J’essaie de pêcher mais les oiseaux sont bien plus prompts sur le leurre que les poissons. Résultat : après plusieurs accrochages avec quelques volatiles, un albatros ne veut plus lâcher la ligne et emporte appât et une bonne longueur de nylon.

Je n’étais pas venu pour pêcher des oiseaux ! Je rentre en maugréant tout l’attirail de pêche et ne le ressortirai plus avant Puerto Montt.


ernest sur l eau



2 janvier 2008. - Plus de 36 heures de cape dans la Bahia Grande au nord de Magellan.Il n’y a pas grand-chose à faire que d’attendre. Jonathan, le bateau ami qui nous accompagne, n’en finit pas de dériver. Bien qu’à la cape, son franc bord élevé le pousse vers la côte à plus de deux nœuds. Angoisse du skipper qui passera sa nuit à échafauder des solutions, au cas où…




Le 4 janvier. - Nous passons l’entrée de Magellan. Un cargo nous signale par radio qu’un fort coup de SW est annoncé. Et effectivement le grand rodéo commence au milieu de la nuit. Martine, qui vient à peine de descendre se coucher, se fait copieusement éjecter de la bannette et aucun de nous deux ne pourra y retourner de toute la nuit. L’éolienne, que nous n’avions pas pris la précaution d’arrêter, va commencer sa longue plainte et perdre quelques vis qui fixent le capot protecteur devant l’hélice.

Le vent hurle littéralement dans les haubans, Ernest gémit et se cabre sous voilure plus que réduite, la courroie crantée du pilote électrique en perdra toutes ses dents mais le bateau et son équipage tiendront jusqu’à ce que les éléments se calment.

Le lendemain en fin de journée le vent est toujours soutenu, de secteur SW et nous nous approchons du détroit de Lemaire. C’est un passage difficile que nous ne voulons pas aborder avec des vents contraires. Décision est donc prise de se mettre à la cape en attendant la bascule de vent prévue pour le lendemain. Nous sommes tellement fatigués que nous accueillons ce répit avec bonheur.

Ce matin du 6 janvier - Nous nous approchons du détroit et, bien qu’à plus de vingt mille et à une heure de la fin de la marée, les courants se font déjà fortement sentir.

Au moment où nous embouquons le détroit le vent et la mer se combinent dans le même sens et c’est sur un vrai tapis roulant et à grande vitesse que nous allons entrer dans Beagle !


La nuit tombe quand nous sortons du détroit et je suis ahuri de voir la vitesse sur le fond tomber à zéro œud alors qu’Ernest porte toutes ses voiles et que le vent souffle 10-15 nœuds !

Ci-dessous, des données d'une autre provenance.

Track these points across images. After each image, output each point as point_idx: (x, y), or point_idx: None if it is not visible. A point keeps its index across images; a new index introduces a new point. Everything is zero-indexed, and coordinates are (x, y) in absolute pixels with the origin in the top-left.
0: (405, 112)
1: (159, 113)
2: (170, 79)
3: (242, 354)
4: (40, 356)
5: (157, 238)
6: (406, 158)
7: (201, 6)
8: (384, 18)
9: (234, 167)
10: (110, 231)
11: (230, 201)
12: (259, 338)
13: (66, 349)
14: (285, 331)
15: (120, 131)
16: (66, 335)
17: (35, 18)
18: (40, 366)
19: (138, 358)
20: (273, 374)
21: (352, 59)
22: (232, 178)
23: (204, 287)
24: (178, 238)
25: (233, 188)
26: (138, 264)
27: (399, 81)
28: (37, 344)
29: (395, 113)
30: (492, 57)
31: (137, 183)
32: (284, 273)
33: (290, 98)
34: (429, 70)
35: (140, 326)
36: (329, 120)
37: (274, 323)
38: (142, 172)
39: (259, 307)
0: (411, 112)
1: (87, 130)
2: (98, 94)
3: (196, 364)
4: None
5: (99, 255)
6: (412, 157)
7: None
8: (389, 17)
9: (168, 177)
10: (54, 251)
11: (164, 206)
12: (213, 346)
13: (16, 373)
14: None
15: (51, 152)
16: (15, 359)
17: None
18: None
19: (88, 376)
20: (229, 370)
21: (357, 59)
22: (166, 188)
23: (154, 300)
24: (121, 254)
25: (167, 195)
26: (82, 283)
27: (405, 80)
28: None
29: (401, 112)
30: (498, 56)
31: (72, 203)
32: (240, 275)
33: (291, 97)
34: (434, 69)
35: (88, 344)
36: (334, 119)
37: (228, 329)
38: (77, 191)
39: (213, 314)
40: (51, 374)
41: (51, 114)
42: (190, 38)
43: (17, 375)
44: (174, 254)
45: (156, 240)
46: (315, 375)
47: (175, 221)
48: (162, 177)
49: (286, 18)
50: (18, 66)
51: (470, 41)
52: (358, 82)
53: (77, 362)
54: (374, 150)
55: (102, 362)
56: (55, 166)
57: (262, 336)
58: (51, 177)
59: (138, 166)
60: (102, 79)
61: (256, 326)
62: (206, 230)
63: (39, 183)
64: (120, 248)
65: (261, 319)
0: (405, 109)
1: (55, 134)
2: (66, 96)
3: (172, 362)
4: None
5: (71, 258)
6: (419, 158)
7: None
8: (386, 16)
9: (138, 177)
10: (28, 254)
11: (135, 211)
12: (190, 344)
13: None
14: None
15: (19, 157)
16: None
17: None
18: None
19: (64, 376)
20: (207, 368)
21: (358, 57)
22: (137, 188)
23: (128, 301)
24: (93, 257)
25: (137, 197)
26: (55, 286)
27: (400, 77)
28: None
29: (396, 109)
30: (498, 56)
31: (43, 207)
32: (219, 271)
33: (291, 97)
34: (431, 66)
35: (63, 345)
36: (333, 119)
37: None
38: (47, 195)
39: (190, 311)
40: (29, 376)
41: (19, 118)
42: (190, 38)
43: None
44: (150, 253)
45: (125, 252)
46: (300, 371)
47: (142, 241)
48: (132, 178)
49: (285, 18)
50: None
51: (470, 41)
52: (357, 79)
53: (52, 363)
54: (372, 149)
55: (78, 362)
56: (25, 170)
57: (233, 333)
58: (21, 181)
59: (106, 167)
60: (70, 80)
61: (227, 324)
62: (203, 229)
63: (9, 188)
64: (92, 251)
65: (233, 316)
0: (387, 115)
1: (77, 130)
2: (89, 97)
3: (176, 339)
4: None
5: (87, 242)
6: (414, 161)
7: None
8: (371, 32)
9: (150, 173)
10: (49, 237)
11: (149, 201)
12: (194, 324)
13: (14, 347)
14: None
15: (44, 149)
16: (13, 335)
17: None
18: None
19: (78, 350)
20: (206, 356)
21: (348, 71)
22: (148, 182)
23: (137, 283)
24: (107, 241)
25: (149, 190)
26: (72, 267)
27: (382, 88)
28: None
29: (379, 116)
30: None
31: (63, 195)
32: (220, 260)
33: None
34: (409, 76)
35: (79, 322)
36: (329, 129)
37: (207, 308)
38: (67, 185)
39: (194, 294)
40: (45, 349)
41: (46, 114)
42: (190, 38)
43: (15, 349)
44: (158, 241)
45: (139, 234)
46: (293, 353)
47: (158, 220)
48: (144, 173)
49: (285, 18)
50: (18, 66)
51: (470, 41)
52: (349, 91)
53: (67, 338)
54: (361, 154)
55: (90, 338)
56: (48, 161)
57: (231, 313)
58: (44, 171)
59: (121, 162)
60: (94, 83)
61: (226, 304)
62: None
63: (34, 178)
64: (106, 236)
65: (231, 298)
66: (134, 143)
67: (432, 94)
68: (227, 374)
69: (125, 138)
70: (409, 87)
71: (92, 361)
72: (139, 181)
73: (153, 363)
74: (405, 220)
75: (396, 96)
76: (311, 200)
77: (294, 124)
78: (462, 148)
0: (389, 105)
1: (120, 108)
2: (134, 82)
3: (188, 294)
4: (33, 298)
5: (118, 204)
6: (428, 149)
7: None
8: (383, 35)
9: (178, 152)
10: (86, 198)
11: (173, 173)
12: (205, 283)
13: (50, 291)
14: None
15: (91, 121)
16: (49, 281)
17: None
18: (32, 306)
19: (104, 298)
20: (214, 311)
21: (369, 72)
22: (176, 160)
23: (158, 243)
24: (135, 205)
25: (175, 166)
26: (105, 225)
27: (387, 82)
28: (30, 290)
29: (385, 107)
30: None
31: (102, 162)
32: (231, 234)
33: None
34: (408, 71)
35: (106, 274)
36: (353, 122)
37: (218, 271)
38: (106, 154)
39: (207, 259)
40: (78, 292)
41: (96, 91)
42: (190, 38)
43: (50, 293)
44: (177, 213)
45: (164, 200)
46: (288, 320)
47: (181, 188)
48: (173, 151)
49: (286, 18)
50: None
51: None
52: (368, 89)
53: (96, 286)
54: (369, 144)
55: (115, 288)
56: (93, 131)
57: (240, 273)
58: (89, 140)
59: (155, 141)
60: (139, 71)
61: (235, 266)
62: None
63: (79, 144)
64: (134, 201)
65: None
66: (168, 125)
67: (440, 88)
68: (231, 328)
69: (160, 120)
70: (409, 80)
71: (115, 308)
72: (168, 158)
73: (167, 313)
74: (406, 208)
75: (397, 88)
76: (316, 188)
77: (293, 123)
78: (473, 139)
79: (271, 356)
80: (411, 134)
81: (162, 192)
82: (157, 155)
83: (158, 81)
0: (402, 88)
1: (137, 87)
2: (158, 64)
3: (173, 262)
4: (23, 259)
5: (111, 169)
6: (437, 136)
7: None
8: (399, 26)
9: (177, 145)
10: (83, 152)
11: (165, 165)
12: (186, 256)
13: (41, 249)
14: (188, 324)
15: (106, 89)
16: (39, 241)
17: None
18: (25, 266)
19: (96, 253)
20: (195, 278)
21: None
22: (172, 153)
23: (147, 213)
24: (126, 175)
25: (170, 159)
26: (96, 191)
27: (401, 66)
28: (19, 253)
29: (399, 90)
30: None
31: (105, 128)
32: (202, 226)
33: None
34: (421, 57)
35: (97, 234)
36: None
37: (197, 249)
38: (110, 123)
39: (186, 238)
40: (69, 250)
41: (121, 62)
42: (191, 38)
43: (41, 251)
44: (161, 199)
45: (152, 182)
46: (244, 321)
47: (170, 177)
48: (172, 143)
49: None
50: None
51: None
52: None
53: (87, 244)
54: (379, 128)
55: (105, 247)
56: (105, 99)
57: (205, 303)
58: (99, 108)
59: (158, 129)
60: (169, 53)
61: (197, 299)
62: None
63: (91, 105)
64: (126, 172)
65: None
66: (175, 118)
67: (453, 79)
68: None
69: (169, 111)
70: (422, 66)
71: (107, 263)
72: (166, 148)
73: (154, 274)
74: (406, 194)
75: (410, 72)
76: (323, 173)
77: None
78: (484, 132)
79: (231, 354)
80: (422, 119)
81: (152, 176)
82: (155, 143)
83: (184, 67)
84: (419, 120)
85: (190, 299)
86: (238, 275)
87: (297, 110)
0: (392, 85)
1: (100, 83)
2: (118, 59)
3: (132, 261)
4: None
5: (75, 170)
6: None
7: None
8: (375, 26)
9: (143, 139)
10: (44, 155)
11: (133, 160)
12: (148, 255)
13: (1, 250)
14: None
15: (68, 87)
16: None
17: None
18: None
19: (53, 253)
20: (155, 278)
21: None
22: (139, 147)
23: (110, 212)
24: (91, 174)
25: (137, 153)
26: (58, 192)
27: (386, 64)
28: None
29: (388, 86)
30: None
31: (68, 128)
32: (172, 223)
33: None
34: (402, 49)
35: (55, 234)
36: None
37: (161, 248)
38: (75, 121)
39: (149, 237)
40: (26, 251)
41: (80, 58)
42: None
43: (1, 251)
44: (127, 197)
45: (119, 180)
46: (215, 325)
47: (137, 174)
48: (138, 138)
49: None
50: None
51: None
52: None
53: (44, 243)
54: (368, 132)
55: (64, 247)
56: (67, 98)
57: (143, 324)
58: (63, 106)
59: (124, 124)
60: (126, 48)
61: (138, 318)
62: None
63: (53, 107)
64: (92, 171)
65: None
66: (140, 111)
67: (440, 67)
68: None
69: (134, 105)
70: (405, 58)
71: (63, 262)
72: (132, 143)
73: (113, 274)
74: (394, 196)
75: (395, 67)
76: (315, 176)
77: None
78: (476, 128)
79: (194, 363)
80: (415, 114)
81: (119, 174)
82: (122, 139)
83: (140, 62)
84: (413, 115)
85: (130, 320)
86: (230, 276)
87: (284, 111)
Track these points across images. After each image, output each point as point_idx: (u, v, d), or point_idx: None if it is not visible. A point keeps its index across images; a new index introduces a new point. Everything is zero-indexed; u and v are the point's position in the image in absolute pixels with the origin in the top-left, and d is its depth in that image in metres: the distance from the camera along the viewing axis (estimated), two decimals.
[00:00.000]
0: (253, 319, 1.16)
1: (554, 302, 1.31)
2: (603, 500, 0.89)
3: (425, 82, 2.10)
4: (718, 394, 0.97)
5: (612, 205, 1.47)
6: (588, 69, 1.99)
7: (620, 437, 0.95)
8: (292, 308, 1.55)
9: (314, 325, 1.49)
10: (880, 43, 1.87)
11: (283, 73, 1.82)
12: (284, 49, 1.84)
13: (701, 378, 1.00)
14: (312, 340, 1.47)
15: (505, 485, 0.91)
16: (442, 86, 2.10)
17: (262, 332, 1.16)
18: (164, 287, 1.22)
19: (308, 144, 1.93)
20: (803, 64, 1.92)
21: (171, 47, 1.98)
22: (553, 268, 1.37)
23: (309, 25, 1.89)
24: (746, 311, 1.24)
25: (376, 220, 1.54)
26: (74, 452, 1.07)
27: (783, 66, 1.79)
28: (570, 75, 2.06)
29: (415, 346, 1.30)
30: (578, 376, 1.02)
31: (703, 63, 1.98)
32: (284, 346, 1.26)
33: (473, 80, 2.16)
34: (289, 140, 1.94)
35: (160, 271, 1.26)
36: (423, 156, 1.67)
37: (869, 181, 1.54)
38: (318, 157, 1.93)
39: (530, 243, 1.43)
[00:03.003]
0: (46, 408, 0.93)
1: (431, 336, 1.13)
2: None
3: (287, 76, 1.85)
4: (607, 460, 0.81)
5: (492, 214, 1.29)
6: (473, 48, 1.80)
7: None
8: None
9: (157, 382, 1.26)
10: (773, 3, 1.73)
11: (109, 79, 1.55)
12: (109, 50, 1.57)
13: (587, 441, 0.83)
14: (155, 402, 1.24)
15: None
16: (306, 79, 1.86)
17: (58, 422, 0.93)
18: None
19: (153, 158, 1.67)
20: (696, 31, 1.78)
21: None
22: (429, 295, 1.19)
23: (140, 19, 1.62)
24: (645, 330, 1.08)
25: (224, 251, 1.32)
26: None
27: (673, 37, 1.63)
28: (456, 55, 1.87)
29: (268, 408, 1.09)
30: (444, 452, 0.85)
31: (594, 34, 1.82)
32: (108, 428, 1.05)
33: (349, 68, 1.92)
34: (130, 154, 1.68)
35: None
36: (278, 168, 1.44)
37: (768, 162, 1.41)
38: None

Nous allons commencer à apprendre qu’on joue autant avec les courants qu’avec le vent dans cette région du monde : Nous mettrons la journée du lendemain à tirer des bords contre vents et courants pour pouvoir faire les quinze milles qui nous séparent de Bahia Aguirre.

Le 7 janvier au soir. - Après 17 jours de mer difficiles et 1522 milles parcourus nous plantons enfin notre pioche dans le sable de puerto Espagnol dans la Bahia Aguirre.

Enfin, dormir une nuit entière et oublier un peu les conditions météo…

La suite sera loin de nous donner raison, mais c’est une autre histoire.